The majority of lawmakers voted in favor of the initiative to create a law that will formally embrace the cryptocurrency, despite concern about the potential impact on El Salvador's program with the International Monetary Fund.
The move will the Central American nation the first in the world to formally accept cryptocurrency as legal money and would "allow the financial inclusion of thousands of people who are outside the legal economy," Bukele said on Saturday at the Bitcoin 2021 conference in Miami, Florida.
The bill aims to create jobs, he said, in a country where "70 percent of the population does not have a bank account and works in the informal economy."
Remittances from Salvadorans working overseas represent a major chunk of the economy -- equivalent to roughly 22 percent of Gross Domestic Product. In 2020, remittances to the country totaled $5.9 billion, according to official reports.
According to Bukele, bitcoin represented "the fastest growing way to transfer" those billions of dollars in remittances and to prevent millions from being lost to intermediaries, France24 reported.

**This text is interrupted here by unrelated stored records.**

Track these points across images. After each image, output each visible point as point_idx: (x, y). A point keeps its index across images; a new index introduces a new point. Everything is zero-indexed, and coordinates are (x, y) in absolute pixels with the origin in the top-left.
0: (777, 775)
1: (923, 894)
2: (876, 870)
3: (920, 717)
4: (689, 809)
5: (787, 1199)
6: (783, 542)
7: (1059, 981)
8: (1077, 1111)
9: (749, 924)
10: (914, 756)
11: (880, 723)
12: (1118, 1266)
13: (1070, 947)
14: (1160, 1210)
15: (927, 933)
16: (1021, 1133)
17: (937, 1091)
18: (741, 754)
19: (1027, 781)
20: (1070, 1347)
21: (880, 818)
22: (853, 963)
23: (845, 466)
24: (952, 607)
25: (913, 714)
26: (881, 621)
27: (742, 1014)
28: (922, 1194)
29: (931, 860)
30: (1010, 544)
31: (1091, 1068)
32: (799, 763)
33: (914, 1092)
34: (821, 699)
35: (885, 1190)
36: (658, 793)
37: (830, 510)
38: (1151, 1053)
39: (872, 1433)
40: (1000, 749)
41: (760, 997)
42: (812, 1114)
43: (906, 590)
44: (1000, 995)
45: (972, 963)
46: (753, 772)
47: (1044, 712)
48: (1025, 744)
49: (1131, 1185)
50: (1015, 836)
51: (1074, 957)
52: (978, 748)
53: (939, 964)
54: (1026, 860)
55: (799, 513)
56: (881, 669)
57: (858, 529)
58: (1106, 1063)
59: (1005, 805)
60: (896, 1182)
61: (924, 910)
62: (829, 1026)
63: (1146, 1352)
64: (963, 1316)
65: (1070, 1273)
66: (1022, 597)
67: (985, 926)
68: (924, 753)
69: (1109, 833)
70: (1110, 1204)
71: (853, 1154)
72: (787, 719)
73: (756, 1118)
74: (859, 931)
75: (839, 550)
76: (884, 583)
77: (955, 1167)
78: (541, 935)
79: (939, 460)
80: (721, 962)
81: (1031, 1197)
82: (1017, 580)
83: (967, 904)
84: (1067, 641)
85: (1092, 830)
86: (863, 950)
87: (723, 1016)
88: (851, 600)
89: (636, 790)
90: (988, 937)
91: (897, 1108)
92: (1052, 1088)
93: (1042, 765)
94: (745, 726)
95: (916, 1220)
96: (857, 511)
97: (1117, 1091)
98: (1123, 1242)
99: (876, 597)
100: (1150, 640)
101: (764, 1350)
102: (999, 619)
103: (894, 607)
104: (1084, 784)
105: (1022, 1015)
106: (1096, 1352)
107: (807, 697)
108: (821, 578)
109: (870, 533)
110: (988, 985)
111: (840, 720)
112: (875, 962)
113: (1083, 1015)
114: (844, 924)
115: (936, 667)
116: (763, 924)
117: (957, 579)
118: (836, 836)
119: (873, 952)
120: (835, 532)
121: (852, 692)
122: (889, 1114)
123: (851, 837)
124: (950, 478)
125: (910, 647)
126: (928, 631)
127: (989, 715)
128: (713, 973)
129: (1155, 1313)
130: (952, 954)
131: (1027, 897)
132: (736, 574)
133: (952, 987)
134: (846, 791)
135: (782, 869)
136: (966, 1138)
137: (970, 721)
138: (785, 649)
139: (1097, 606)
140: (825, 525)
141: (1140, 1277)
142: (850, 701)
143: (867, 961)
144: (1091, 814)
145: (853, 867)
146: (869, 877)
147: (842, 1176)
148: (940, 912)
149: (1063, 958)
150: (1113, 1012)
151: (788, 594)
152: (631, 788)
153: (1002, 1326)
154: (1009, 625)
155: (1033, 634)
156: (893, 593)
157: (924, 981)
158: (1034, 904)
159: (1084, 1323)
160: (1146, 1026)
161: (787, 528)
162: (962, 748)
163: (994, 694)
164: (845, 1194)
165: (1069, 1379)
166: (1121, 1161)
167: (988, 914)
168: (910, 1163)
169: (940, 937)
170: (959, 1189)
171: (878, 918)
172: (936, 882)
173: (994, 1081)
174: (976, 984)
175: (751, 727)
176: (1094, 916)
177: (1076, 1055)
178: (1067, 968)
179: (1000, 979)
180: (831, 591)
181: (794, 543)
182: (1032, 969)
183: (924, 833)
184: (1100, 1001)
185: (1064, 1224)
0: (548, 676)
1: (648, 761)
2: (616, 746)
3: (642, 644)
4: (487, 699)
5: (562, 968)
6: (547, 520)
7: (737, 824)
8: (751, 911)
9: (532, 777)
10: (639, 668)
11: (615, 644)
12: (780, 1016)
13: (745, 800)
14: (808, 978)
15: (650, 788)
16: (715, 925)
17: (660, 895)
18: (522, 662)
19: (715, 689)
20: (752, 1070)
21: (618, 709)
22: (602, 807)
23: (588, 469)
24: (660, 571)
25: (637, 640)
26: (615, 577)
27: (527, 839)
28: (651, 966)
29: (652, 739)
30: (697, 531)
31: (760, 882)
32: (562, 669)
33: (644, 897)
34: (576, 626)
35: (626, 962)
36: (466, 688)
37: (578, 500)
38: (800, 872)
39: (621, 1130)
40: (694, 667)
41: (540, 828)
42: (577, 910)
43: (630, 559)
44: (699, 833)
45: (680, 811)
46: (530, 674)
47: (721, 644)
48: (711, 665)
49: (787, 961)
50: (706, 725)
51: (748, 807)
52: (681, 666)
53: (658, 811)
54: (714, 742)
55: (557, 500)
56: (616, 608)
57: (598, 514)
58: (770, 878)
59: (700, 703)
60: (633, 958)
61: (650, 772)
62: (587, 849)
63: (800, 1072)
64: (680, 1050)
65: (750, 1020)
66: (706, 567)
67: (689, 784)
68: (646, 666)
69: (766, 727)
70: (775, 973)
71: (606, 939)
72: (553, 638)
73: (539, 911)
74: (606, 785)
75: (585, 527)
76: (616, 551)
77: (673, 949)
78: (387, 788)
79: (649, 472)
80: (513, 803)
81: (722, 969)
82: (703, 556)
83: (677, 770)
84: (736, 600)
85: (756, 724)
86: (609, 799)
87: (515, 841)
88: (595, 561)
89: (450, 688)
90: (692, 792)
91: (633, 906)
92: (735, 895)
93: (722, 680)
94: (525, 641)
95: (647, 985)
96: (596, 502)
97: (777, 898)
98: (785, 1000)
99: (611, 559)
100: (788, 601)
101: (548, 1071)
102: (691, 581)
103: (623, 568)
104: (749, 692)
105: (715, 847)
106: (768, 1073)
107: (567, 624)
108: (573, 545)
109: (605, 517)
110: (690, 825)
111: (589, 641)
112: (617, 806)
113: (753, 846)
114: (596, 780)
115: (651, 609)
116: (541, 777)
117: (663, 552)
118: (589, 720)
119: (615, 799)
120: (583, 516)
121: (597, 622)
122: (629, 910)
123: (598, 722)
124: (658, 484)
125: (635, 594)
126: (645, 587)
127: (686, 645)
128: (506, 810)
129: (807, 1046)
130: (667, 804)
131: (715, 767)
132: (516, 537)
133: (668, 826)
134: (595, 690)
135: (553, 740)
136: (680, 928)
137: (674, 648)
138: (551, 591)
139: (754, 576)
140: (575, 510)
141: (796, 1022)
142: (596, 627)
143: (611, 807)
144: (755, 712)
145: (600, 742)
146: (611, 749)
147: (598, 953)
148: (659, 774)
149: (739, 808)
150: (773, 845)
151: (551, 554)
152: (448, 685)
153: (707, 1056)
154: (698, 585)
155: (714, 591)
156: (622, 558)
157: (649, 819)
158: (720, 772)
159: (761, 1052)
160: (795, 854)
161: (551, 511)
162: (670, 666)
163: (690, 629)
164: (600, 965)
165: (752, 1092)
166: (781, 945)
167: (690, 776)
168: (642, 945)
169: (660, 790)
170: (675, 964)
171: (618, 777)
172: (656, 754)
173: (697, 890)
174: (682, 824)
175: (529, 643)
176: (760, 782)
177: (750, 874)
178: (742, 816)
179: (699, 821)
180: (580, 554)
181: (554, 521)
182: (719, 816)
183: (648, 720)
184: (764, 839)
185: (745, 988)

"Thanks to the use of bitcoin, the amount received by more than a million low-income families increases by several billion dollars every year," said the president. "This improves life and the future of millions of people."
The cryptocurrency market grew to more than $2.5 trillion in mid-May 2020, according to the Coinmarketcap page, driven by interest from increasingly serious investors from Wall Street to Silicon Valley.
But the volatility of bitcoin -- currently priced at $34,200-- and its murky legal status has raised questions about whether it could ever replace fiat currency in day-to-day transactions.